Мы оглянулись. И правда, в трамвае никого, кроме нас, не было, ни кондукторши, ни пассажиров, а кабина водителя зеленела насквозь, как аквариум, и водоросли обвили сиденье, и, слабо шевеля плавниками, там плавала зеленая звезда.
— Но где же мы, где? — спросила я. — Не пойму что-то. А ты, сестричка? Мы проехали Стропы, а дальше Строп я ничего не знаю.
— Дальше Строп Москва, — спокойно объяснила ты, — оттуда папочка привез нам эти шубки.

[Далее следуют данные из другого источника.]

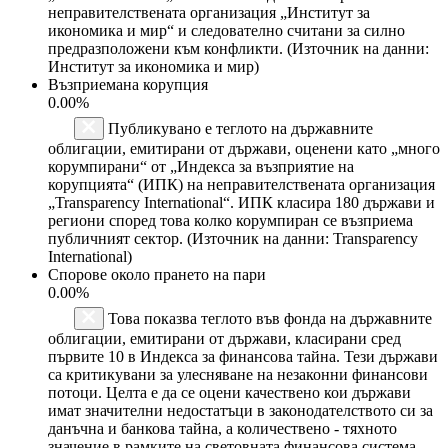
неправителствената организация „Институт за
икономика и мир“ и следователно считани за силно
предразположени към конфликти. (Източник на данни:
Институт за икономика и мир)
Възприемана корупция
0.00%
Публикувано е теглото на държавните
облигации, емитирани от държави, оценени като „много
корумпирани“ от „Индекса за възприятие на
корупцията“ (ИПК) на неправителствената организация
„Transparency International“. ИПК класира 180 държави и
региони според това колко корумпиран се възприема
публичният сектор. (Източник на данни: Transparency
International)
Спорове около прането на пари
0.00%
Това показва теглото във фонда на държавните
облигации, емитирани от държави, класирани сред
първите 10 в Индекса за финансова тайна. Тези държави
са критикувани за улесняване на незаконни финансови
потоци. Целта е да се оцени качествено кои държави
имат значителни недостатъци в законодателството си за
данъчна и банкова тайна, а количествено - тяхното
значение в рамките на световната финансова система.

— Ничего себе шубки, — одобрил Юрис.
— Юрис, а тебе не холодно без шапки? — спросила ты. — Юрис, а где твоя заячья шапка?
Юрис задумался.
— А черт его знает, — сказал он наконец, — я уже давно без шапки, и мне не холодно.
— А где твое серое пальто, Юрис? — настаивала ты. — И клетчатый шарф?
— Какое это имеет значение, — пожал плечами Юрис, — нет пальто, нет шапки, что, я без них не человек, что ли? Вот только плохо, что рубашка под формой белая, больно маркая, часто придется стирать, но ничего, моряки народ аккуратный, и я часто буду стирать свою рубашку.
— Я тебе постираю, Юрис, — обещала ты.
— Послушай, — сказал Юрис, — не обнимай меня так, задушишь.
— Я боюсь, что ты снова уйдешь, Юрис, — вздрогнув, сказала ты.
— А что, пожалуй, и уйду, — ответил Юрис, — очень жаль, но дела, дела. — Он махнул рукой куда-то в сторону земли, над которой мы подымались все выше и выше. — Ух и кувыркнулся бы я с этакой высоты в сугроб! — воскликнул он. — А вот Краслава, погляди, я тут родился! Видишь? — с торжеством сказал он тебе. — Я там родился!
Но ты боялась отвести от него глаза.
Сердце у меня вдруг сжалось. Глубокое сияние снега внизу — вот от него-то мне стало так не по себе, так грустно; огни Краславы сияли, как новогодняя елка, и на глаза навернулись слезы — мне стало казаться, что внизу по склонам холмов движутся со всех сторон люди с факелами в руках; люди, идущие друг за другом, высоко подымали свои огни, стараясь разглядеть нас в небе. Но наш трамвай, махая крыльями, уходил все глубже и безвозвратней в небо, пока факелы внизу и факелы вокруг нас не сделались одинаковой величины и интенсивности. Мы плыли, не задевая звезд, путь наш был устлан млечным сиянием, звезды окликали друг друга — мы это слышали, — перемигивались, перекликались, расступались, давая нам дорогу. Какая-то ночная птица всем телом ударилась о стекло нашего окна и громко крикнула, но ты смотрела на Юриса не отрываясь. Я испугалась и дернула тебя за руку. Ты смотрела на Юриса.